* EXERCISE TEXT *
-- Opening Marker --

Ludwig Berger, About Johannes Brahms the Man. Commemorative Speech Given at a Celebration Hosted by the Free and Hanseatic City of Hamburg on the Occasion of Johannes Brahms’ 125th Birthday on May 7, 1958, Hamburg

English Translation

    Mr. Mayor, Mr. President, Ladies and Gentlemen who are gathered here in celebration,
    Allow me to speak of Johannes Brahms the man, as his works speak for themselves, have long become common knowledge not only in Germany but worldwide and therefore require no commentary.
    [Let me speak] of the shyness, humor and sensitivity of this Hamburg citizen and of the nobility of character of this simple musician's son, which expressed itself in pride and modesty, and of his mastering a life in which coincidence, love and solitude intersected in the most magical ways.

-- Closing Marker --

* TASK INSTRUCTIONS *
1. In the Brahms speech, rewrite the passage from "Ludwig Berger, About" up to and including "require no commentary.", putting "Austria" in place of "Germany".
2. Turn the records, from their start up to and including the line with "0.017931, -0.013311, 0.877591]]", into a two-column CSV with the headers request and answer. Put each one's text and answer in a single quoted field each, with line breaks changed to spaces, and leave out the pictures.

* SUPPLIED DATA *
-- Opening Marker --

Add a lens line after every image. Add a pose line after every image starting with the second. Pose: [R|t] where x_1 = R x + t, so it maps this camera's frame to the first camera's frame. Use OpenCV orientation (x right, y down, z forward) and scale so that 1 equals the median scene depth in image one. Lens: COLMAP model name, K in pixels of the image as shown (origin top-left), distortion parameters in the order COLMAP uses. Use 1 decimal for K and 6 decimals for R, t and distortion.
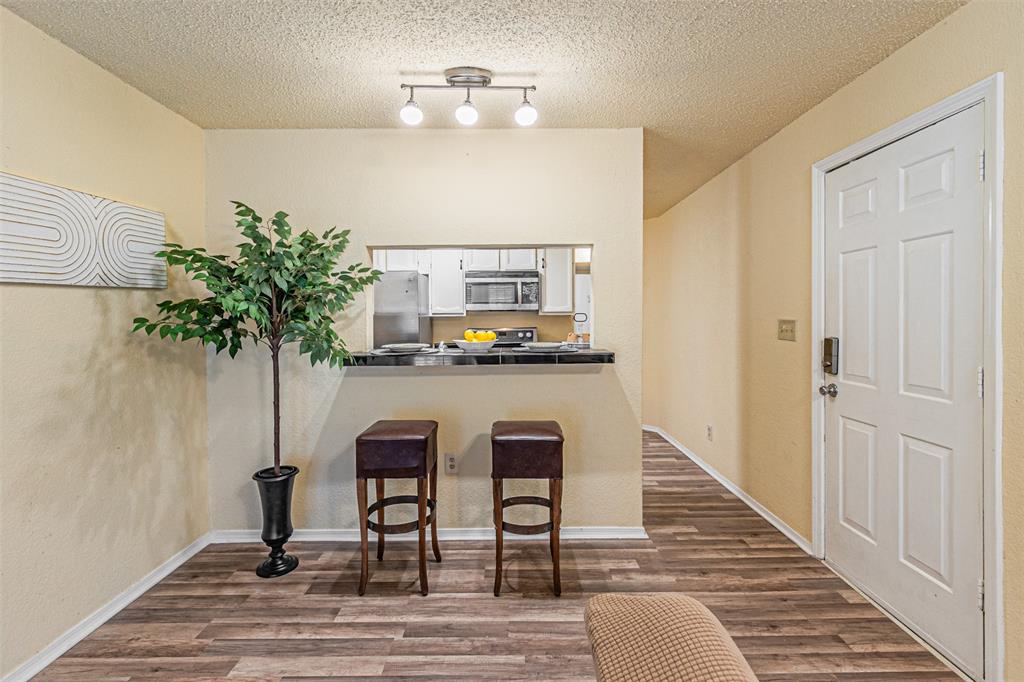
lens RADIAL K [[446.5, 0, 514.1], [0, 446.5, 329.0], [0, 0, 1]] dist [0.009140, 0.000047]
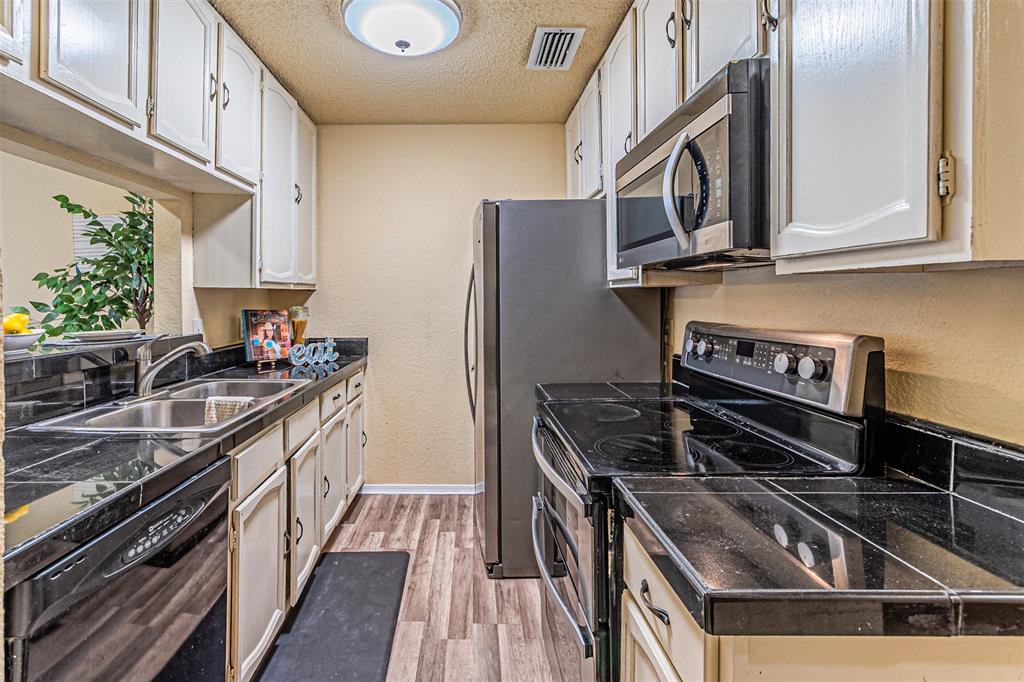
lens RADIAL K [[470.2, 0, 461.1], [0, 470.2, 307.5], [0, 0, 1]] dist [0.000730, -0.000030]
pose [[-0.013865, 0.031162, -0.999418, 0.274387], [-0.017505, 0.999354, 0.031403, -0.021114], [0.999751, 0.017931, -0.013311, 0.877591]]
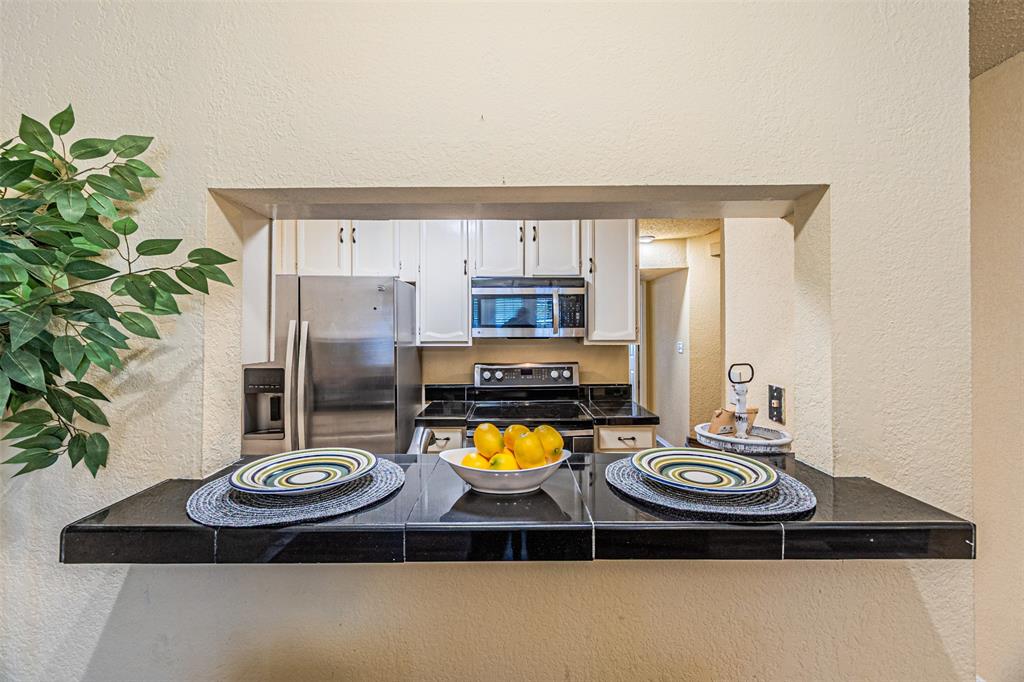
lens RADIAL K [[446.5, 0, 514.1], [0, 446.5, 329.0], [0, 0, 1]] dist [0.009140, 0.000047]
pose [[0.999959, 0.005024, -0.007550, -0.042171], [-0.005265, 0.999468, -0.032186, -0.033378], [0.007385, 0.032225, 0.999453, 0.353109]]
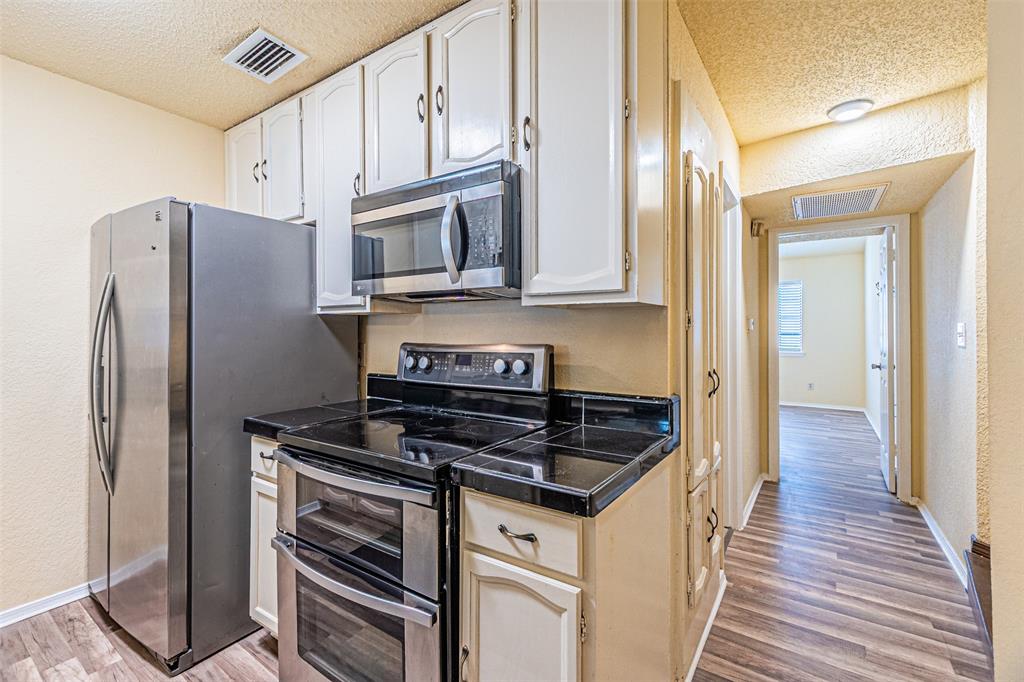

-- Closing Marker --

* TASK RESPONSES *
1.
Ludwig Berger, About Johannes Brahms the Man. Commemorative Speech Given at a Celebration Hosted by the Free and Hanseatic City of Hamburg on the Occasion of Johannes Brahms’ 125th Birthday on May 7, 1958, Hamburg

English Translation

    Mr. Mayor, Mr. President, Ladies and Gentlemen who are gathered here in celebration,
    Allow me to speak of Johannes Brahms the man, as his works speak for themselves, have long become common knowledge not only in Austria but worldwide and therefore require no commentary.

2.
request,answer
"Add a lens line after every image. Add a pose line after every image starting with the second. Pose: [R|t] where x_1 = R x + t, so it maps this camera's frame to the first camera's frame. Use OpenCV orientation (x right, y down, z forward) and scale so that 1 equals the median scene depth in image one. Lens: COLMAP model name, K in pixels of the image as shown (origin top-left), distortion parameters in the order COLMAP uses. Use 1 decimal for K and 6 decimals for R, t and distortion.","lens RADIAL K [[446.5, 0, 514.1], [0, 446.5, 329.0], [0, 0, 1]] dist [0.009140, 0.000047] lens RADIAL K [[470.2, 0, 461.1], [0, 470.2, 307.5], [0, 0, 1]] dist [0.000730, -0.000030] pose [[-0.013865, 0.031162, -0.999418, 0.274387], [-0.017505, 0.999354, 0.031403, -0.021114], [0.999751, 0.017931, -0.013311, 0.877591]]"